Le concept de patrimoine culturel immatériel permet de voir
cette évolution, mais de manière inversée. L'on retrouve
vraisemblablement cette notion de transmission de génération
en génération (revendiquée aussi dans le texte normatif - Article
2), mais a contrario le patrimoine culturel immatériel garde une
certaine dimension intime. Il est publicité par la contrainte du
texte juridique qui désire assurer la visibilité des cultures.
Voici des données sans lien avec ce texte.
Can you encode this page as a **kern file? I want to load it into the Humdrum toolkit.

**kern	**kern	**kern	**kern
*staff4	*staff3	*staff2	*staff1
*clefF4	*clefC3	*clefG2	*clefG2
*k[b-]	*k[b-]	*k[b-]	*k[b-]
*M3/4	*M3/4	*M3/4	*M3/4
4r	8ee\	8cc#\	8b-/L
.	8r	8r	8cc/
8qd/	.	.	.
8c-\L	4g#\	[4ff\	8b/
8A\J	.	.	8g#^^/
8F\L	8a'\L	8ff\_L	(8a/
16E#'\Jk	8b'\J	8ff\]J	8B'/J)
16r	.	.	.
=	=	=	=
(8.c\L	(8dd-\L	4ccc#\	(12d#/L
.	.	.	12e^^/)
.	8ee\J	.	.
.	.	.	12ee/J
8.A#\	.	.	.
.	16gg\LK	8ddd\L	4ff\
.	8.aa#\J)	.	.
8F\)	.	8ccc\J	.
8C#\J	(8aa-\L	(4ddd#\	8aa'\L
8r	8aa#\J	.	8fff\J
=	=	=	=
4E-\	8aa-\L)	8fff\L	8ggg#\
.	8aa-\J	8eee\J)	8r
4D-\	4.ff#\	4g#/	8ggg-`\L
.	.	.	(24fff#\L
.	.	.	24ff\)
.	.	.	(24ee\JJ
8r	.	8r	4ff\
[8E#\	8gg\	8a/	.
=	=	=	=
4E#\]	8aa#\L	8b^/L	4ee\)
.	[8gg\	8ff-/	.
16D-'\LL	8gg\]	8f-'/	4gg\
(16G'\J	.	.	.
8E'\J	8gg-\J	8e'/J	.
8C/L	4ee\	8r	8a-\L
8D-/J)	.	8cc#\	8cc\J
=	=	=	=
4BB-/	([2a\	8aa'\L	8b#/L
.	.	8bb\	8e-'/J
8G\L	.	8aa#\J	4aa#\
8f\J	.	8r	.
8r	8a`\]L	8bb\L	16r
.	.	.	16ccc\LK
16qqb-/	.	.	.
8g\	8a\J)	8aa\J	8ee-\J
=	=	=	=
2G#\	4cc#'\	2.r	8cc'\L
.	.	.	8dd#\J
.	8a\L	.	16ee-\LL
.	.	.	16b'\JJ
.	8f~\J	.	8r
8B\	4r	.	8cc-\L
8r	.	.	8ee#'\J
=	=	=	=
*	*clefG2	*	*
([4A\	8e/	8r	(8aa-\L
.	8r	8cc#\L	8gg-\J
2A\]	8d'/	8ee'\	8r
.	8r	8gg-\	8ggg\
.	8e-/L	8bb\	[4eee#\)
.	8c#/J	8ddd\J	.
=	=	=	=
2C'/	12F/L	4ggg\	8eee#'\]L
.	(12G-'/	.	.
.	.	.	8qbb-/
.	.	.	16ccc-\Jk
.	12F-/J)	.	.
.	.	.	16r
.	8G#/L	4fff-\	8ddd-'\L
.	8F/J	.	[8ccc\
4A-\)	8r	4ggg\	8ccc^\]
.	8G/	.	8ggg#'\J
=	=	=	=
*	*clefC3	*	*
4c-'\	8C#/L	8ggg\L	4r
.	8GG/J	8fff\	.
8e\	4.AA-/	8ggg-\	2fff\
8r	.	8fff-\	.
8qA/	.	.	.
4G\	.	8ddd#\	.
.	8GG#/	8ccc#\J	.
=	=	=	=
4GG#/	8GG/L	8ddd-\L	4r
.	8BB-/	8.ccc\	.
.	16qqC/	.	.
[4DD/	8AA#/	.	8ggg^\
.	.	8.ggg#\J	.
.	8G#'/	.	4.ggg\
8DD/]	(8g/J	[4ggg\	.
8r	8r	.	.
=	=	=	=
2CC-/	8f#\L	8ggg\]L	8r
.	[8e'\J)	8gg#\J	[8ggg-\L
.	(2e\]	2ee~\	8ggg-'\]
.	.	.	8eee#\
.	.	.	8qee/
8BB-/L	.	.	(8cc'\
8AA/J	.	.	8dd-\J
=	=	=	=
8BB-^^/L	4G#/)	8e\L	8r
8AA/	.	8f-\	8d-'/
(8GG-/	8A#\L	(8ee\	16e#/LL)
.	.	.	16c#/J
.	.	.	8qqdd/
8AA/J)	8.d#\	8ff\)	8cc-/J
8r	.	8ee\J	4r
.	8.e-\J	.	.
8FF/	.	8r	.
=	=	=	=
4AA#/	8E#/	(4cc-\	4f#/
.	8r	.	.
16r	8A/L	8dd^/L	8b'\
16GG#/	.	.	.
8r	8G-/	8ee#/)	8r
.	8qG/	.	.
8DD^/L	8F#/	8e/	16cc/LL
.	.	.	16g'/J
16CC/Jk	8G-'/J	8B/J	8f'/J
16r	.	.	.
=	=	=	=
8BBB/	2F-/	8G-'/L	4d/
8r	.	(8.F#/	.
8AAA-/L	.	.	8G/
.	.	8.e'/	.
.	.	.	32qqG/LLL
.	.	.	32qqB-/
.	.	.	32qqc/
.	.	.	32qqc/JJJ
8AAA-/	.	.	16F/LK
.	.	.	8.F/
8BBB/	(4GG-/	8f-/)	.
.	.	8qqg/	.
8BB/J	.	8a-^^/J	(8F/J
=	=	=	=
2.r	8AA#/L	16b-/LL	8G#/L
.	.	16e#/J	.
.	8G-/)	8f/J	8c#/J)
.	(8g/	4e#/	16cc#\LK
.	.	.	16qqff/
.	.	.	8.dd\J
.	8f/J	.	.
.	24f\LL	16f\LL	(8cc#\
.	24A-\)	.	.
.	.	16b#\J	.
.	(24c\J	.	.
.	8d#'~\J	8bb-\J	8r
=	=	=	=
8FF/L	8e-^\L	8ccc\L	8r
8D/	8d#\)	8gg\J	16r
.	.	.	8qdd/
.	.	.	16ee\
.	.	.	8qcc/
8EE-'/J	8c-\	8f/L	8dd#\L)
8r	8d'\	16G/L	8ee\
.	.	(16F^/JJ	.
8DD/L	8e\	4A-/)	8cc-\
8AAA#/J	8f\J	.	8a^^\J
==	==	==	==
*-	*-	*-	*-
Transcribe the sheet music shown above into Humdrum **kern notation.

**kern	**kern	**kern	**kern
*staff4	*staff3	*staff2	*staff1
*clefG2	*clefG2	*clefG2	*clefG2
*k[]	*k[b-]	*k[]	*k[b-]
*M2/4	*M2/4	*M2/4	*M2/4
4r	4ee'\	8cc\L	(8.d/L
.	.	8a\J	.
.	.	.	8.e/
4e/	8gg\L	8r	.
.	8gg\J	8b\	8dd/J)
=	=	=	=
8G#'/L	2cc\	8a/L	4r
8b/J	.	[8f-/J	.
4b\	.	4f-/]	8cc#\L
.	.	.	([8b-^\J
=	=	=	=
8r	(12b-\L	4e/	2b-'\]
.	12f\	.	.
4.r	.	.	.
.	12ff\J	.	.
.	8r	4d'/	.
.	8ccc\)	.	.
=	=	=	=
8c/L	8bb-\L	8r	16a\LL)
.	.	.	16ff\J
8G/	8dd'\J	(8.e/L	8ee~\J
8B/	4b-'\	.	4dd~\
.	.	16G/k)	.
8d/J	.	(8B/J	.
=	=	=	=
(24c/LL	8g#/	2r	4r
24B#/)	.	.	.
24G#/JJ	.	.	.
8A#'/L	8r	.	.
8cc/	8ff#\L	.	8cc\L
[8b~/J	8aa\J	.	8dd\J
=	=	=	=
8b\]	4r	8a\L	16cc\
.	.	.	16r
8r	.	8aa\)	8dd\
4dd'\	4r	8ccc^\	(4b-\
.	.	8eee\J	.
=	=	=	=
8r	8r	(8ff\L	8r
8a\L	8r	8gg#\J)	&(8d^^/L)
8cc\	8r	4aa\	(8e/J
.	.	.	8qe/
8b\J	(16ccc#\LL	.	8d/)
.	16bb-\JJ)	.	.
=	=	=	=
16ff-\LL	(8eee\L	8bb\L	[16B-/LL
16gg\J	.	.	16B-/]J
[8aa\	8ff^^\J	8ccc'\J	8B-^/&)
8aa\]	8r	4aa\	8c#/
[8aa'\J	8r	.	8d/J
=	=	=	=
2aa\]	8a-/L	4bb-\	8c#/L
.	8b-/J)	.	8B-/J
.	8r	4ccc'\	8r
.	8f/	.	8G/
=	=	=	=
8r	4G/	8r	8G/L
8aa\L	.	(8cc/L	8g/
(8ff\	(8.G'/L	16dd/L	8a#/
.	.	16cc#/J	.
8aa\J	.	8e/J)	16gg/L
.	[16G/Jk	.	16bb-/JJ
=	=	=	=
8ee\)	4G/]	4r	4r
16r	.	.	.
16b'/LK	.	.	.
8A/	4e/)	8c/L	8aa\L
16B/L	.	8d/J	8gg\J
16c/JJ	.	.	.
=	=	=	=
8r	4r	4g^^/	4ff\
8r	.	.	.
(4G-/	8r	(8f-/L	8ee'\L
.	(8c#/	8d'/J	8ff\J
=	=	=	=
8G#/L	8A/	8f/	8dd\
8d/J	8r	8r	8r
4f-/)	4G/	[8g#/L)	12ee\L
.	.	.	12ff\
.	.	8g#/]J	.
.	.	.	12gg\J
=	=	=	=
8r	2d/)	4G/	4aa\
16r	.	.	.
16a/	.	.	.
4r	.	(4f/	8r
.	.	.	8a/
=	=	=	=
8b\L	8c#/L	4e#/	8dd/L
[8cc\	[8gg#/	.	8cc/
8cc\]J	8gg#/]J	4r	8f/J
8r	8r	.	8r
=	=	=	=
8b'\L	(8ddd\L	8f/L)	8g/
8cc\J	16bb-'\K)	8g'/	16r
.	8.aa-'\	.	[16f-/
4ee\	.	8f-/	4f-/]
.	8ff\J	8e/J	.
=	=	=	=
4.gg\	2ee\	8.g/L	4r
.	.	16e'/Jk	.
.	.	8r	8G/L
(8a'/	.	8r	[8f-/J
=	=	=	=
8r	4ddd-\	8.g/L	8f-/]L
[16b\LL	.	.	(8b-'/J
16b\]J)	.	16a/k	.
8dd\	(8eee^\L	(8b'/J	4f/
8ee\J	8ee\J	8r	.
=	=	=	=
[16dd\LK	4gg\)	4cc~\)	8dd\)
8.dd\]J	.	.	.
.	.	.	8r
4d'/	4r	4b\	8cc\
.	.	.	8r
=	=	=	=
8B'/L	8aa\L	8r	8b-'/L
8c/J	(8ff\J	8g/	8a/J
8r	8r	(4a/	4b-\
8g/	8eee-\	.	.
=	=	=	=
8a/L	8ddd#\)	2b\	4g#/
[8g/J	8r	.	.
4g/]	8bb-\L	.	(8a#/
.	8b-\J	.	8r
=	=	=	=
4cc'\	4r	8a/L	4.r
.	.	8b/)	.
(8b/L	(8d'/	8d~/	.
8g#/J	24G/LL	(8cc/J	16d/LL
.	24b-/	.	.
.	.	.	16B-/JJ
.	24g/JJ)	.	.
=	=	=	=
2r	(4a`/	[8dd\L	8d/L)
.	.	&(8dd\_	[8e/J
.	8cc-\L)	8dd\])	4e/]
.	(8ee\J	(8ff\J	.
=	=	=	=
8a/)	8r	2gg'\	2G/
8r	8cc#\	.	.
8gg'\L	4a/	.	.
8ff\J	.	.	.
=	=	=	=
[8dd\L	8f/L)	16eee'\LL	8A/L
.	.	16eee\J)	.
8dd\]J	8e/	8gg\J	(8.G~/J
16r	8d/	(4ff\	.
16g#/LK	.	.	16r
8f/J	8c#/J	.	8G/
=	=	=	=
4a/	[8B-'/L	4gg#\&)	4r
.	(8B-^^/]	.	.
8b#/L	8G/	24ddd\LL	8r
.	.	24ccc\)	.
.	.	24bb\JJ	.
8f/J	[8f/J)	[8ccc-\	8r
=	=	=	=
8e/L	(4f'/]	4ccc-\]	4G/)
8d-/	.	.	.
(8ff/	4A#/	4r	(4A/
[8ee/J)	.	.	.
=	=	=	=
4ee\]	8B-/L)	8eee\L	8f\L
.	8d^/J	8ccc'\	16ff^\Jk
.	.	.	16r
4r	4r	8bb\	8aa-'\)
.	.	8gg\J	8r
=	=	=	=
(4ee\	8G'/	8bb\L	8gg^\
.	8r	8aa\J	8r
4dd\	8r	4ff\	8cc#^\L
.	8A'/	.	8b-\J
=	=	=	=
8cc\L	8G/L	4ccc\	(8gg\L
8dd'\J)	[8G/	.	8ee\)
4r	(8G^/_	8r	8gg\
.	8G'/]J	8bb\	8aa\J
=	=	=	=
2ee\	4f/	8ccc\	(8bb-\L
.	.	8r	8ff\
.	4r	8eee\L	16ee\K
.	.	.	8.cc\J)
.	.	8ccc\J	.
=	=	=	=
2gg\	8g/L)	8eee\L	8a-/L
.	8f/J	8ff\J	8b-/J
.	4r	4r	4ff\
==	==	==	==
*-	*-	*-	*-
La
particularité du patrimoine culturel immatériel est que le bien
reste dans une intimité, dans une transmission familiale. La
dimension identitaire est ressentie par la communauté d'où
s'extrait le savoir-faire ou la représentation. Les pratiques
ancestrales n'avaient pas besoin que la catégorie patrimoniale
qu'est le patrimoine culturel immatériel émerge pour que les
communautés prennent conscience de leurs patrimoines et de
leurs pratiques. Malgré la volonté de reconnaissance
internationale, le patrimoine culturel immatériel reste un bien
intime. Il opère une synthèse entre l'intimité de la famille, la
reconnaissance locale de la pratique (en tant que bien de la
nation) et l'identité collective qu'il représente. La logique
populaire prend le pas sur la dimension institutionnelle qui n'est
autre qu'un simple aspect juridique qui doit néanmoins réguler
et administrer le patrimoine culturel immatériel.